§ **Exercise prompt**: Print exactly the lines below between the line holding "M241,518L279,519L278,544H240Z" and the line holding "M686,1742L691,1507", inclusive, and nothing more.

Stored data:
=== Begin Enclosure ===

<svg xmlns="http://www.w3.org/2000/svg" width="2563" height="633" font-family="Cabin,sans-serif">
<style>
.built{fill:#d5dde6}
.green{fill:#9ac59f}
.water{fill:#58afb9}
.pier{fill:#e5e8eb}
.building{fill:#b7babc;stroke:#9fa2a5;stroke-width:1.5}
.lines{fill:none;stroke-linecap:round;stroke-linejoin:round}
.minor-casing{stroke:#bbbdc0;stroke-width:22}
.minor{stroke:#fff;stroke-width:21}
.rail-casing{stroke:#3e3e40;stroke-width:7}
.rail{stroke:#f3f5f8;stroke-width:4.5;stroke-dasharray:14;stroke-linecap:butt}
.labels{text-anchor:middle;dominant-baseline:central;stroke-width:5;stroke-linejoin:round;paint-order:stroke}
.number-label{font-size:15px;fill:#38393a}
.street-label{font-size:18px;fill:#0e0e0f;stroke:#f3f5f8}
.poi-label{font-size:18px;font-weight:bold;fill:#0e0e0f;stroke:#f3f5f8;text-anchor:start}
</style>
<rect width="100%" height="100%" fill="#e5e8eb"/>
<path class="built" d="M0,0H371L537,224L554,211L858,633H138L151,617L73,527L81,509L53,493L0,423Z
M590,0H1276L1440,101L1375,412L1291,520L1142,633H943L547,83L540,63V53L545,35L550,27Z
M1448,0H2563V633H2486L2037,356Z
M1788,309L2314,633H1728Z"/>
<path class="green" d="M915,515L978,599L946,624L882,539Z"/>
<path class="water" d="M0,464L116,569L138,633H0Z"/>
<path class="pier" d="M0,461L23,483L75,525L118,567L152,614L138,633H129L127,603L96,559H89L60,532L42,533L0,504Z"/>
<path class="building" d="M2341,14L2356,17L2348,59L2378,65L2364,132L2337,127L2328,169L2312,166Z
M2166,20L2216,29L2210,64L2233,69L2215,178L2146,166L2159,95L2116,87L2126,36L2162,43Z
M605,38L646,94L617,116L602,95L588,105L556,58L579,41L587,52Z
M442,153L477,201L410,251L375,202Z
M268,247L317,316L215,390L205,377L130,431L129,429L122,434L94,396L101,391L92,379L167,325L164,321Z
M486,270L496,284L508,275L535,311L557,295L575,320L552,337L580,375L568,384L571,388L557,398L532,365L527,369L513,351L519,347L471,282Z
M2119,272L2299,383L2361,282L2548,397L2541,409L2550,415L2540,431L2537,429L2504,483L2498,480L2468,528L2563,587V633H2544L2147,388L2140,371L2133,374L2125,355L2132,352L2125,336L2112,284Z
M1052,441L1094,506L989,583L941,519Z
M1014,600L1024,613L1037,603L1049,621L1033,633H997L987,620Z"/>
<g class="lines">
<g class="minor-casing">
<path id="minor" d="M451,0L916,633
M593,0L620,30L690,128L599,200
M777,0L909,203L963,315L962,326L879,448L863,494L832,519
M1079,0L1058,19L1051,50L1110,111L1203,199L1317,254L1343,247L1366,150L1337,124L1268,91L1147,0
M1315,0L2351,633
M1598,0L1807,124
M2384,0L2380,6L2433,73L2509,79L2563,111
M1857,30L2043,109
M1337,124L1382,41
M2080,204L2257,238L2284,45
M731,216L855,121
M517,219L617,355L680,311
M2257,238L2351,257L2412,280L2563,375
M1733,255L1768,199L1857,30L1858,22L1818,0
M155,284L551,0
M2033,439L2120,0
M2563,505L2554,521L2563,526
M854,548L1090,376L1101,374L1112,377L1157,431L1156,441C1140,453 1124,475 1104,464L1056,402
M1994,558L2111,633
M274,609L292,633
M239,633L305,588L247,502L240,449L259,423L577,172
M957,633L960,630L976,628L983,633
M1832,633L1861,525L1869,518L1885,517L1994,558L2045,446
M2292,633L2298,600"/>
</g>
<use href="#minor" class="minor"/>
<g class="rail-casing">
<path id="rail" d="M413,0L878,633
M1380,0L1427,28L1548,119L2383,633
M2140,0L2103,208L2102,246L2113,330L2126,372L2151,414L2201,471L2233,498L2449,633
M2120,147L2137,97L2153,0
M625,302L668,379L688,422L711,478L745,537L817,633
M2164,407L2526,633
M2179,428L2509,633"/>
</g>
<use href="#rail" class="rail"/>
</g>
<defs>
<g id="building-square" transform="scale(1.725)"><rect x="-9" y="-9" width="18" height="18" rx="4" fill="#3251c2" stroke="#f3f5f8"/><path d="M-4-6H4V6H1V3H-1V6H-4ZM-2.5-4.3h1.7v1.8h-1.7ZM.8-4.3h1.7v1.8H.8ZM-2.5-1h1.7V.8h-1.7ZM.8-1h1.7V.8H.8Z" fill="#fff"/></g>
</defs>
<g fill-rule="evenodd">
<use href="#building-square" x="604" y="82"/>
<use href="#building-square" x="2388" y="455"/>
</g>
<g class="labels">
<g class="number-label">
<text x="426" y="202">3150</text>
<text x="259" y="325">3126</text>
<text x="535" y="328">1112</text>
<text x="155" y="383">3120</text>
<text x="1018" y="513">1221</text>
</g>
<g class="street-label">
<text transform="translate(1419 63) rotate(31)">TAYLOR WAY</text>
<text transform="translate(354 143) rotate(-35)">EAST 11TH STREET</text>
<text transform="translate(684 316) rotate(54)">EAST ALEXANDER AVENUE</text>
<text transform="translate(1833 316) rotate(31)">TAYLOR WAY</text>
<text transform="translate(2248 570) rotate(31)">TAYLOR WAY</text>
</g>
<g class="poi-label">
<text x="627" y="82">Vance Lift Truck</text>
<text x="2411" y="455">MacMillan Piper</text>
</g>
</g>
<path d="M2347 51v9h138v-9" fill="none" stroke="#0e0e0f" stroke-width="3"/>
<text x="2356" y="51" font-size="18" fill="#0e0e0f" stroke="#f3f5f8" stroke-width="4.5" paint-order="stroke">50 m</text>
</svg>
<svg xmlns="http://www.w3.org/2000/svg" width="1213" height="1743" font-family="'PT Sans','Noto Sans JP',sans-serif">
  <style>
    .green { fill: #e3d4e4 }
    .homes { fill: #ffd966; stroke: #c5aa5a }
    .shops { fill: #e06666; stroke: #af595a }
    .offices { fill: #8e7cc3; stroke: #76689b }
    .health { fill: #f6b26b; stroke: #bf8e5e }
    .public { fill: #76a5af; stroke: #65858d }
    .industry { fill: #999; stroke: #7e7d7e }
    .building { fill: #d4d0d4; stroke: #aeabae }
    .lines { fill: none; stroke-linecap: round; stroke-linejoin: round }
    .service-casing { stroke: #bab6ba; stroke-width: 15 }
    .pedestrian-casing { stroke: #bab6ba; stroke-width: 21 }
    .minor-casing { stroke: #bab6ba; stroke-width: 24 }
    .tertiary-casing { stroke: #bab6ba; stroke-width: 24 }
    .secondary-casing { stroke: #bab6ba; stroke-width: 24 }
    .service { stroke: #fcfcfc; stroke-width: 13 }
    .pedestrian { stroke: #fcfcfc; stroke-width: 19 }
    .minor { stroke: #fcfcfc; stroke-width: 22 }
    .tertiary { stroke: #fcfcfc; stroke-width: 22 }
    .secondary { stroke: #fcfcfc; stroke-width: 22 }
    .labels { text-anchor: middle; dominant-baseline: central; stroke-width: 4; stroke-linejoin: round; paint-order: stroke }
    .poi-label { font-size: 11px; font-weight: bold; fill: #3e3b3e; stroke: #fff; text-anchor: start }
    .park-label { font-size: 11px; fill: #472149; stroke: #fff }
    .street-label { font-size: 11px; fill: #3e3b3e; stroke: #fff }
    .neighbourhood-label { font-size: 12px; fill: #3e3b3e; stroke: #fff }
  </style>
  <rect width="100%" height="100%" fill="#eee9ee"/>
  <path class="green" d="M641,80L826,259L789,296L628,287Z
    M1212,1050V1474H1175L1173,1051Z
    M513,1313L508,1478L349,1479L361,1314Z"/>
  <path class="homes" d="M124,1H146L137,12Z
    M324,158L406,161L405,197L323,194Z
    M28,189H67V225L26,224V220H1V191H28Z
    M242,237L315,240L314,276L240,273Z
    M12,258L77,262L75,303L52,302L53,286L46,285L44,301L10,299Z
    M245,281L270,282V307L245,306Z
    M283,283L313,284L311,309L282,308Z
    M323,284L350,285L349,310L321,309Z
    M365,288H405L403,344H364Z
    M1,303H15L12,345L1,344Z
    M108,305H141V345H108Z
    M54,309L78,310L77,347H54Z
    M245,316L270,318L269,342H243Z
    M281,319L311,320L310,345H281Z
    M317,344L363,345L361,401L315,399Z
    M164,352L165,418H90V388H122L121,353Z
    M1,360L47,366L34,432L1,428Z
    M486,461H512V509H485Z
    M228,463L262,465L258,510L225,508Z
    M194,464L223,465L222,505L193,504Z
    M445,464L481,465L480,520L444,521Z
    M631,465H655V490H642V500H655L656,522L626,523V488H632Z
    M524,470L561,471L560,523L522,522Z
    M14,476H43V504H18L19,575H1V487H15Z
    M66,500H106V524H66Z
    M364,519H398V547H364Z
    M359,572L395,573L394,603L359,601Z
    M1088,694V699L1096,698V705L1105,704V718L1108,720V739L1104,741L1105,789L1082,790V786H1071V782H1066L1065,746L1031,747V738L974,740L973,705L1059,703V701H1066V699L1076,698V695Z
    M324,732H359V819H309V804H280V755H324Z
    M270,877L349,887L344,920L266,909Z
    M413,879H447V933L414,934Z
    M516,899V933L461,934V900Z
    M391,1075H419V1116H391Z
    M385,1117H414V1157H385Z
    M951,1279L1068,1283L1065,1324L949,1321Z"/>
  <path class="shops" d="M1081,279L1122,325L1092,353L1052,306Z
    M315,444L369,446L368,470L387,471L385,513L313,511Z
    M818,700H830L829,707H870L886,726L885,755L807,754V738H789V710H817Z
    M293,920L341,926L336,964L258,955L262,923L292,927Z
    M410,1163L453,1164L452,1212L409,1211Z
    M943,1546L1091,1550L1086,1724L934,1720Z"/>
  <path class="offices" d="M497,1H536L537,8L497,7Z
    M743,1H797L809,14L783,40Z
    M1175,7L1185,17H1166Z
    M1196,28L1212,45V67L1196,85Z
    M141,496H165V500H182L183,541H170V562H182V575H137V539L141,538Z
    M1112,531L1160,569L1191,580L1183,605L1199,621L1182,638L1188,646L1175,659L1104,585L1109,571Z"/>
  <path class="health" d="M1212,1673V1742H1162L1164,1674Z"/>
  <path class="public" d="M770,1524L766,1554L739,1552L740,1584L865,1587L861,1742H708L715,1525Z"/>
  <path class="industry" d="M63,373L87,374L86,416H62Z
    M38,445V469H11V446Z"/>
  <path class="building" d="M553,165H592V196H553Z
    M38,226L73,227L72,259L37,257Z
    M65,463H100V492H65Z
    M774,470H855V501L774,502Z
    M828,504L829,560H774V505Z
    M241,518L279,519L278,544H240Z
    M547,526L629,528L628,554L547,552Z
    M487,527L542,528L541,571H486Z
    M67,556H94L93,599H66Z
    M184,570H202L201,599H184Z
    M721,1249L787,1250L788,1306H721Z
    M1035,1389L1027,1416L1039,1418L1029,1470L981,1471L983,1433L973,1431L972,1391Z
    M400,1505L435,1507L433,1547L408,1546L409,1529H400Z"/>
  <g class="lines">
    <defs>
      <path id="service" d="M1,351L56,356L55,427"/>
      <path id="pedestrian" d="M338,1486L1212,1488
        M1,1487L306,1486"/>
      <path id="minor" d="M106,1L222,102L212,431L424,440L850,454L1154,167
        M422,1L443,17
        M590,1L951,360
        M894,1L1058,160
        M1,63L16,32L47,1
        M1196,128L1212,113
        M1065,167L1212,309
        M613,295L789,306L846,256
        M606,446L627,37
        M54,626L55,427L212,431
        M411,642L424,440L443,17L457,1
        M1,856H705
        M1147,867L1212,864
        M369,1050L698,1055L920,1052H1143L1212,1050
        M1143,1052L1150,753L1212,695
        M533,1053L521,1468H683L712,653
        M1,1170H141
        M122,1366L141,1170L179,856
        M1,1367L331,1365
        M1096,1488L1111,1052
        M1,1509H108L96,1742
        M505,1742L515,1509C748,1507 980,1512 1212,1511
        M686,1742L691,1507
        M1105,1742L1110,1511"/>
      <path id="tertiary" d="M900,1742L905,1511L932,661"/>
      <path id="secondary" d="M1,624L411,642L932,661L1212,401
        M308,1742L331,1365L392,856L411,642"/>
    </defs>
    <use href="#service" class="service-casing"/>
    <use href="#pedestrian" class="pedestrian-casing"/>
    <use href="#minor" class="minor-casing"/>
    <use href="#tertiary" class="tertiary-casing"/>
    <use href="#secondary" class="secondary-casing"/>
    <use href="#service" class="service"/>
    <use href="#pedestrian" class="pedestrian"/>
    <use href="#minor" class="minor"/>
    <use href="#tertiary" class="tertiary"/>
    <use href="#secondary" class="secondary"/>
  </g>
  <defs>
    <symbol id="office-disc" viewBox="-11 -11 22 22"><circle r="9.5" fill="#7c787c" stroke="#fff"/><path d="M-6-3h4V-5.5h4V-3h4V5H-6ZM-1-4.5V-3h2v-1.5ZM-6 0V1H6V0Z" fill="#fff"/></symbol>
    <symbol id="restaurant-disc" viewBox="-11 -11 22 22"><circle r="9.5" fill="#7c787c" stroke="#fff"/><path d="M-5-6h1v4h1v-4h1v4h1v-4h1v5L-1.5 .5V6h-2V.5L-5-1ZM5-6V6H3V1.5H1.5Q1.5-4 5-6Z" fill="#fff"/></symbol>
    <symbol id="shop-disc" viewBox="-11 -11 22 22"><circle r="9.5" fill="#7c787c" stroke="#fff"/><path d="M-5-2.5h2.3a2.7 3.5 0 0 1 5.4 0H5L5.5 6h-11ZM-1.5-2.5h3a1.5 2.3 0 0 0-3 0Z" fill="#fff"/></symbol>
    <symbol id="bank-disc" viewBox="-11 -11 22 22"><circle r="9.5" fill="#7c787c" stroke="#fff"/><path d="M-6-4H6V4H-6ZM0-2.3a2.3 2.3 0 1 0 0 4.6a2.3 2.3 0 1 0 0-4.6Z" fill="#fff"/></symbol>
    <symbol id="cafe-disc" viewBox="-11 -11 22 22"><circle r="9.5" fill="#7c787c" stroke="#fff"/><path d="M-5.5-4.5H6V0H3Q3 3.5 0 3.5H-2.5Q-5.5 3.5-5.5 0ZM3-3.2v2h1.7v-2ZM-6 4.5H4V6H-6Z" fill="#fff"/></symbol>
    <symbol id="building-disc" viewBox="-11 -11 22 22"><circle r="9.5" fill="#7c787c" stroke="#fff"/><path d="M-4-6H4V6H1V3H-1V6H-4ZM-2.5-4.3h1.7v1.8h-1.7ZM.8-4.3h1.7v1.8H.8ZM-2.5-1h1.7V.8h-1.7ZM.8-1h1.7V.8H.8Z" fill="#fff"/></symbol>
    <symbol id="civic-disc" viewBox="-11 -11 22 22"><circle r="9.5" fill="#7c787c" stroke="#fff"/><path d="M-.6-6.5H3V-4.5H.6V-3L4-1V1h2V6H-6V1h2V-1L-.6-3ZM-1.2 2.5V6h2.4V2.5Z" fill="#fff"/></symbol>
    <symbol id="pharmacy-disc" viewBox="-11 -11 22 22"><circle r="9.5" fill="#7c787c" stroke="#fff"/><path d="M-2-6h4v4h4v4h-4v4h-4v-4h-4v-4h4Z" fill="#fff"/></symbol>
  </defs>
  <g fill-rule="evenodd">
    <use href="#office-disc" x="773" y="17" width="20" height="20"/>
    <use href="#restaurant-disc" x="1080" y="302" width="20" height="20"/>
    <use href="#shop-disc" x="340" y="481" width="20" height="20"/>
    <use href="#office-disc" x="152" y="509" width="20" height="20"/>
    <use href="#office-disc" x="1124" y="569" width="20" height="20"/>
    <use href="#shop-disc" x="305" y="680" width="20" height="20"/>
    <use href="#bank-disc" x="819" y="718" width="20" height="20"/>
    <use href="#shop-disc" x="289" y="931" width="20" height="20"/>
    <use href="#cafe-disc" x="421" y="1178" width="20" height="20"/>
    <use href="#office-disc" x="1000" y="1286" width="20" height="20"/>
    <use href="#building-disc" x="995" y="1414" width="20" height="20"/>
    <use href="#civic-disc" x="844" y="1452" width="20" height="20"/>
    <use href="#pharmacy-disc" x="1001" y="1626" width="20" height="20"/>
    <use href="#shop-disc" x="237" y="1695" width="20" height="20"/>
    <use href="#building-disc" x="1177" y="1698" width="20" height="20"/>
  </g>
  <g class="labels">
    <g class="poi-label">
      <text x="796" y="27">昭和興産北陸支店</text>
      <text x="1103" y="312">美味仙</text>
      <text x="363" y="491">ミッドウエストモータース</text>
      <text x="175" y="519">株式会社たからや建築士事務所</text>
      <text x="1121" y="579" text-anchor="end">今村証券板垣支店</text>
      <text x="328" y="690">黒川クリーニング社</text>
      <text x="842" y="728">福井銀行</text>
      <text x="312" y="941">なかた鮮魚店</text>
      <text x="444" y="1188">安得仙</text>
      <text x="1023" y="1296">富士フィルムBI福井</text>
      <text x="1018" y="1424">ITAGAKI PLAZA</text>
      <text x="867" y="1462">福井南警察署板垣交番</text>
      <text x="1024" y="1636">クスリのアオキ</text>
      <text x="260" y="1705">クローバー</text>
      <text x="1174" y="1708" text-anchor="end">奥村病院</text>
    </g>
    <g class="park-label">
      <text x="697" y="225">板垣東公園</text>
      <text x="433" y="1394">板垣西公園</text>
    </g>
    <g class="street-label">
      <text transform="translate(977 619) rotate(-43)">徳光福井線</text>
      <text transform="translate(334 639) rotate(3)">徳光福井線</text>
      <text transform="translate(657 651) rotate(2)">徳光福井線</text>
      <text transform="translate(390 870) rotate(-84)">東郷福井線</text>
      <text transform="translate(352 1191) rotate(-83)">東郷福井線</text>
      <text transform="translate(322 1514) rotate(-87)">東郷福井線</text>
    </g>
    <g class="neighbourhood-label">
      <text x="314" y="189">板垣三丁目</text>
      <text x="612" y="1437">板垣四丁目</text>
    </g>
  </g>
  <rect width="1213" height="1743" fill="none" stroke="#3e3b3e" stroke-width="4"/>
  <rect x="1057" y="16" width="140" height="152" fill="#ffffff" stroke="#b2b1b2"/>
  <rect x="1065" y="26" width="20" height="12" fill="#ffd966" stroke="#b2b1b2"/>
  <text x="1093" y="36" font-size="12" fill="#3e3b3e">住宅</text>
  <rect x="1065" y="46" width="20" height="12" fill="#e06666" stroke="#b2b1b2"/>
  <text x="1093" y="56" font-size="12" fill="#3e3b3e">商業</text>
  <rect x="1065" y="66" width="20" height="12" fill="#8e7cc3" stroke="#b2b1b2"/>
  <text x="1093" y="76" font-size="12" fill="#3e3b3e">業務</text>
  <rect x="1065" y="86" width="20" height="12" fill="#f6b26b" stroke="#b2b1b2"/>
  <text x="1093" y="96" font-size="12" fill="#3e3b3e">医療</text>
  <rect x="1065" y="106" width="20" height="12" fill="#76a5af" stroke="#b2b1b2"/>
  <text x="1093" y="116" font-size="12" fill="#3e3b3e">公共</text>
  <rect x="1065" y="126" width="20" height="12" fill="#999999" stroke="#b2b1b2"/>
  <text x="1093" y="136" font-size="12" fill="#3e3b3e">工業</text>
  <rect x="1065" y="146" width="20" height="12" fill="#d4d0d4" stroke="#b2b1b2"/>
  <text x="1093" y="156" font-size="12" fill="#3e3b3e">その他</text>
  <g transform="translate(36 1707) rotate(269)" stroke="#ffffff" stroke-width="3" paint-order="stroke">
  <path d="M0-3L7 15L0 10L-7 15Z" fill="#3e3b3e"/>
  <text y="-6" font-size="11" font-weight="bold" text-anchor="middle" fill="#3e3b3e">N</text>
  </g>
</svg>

=== End Enclosure ===

§ **Task output**:
    M241,518L279,519L278,544H240Z
    M547,526L629,528L628,554L547,552Z
    M487,527L542,528L541,571H486Z
    M67,556H94L93,599H66Z
    M184,570H202L201,599H184Z
    M721,1249L787,1250L788,1306H721Z
    M1035,1389L1027,1416L1039,1418L1029,1470L981,1471L983,1433L973,1431L972,1391Z
    M400,1505L435,1507L433,1547L408,1546L409,1529H400Z"/>
  <g class="lines">
    <defs>
      <path id="service" d="M1,351L56,356L55,427"/>
      <path id="pedestrian" d="M338,1486L1212,1488
        M1,1487L306,1486"/>
      <path id="minor" d="M106,1L222,102L212,431L424,440L850,454L1154,167
        M422,1L443,17
        M590,1L951,360
        M894,1L1058,160
        M1,63L16,32L47,1
        M1196,128L1212,113
        M1065,167L1212,309
        M613,295L789,306L846,256
        M606,446L627,37
        M54,626L55,427L212,431
        M411,642L424,440L443,17L457,1
        M1,856H705
        M1147,867L1212,864
        M369,1050L698,1055L920,1052H1143L1212,1050
        M1143,1052L1150,753L1212,695
        M533,1053L521,1468H683L712,653
        M1,1170H141
        M122,1366L141,1170L179,856
        M1,1367L331,1365
        M1096,1488L1111,1052
        M1,1509H108L96,1742
        M505,1742L515,1509C748,1507 980,1512 1212,1511
        M686,1742L691,1507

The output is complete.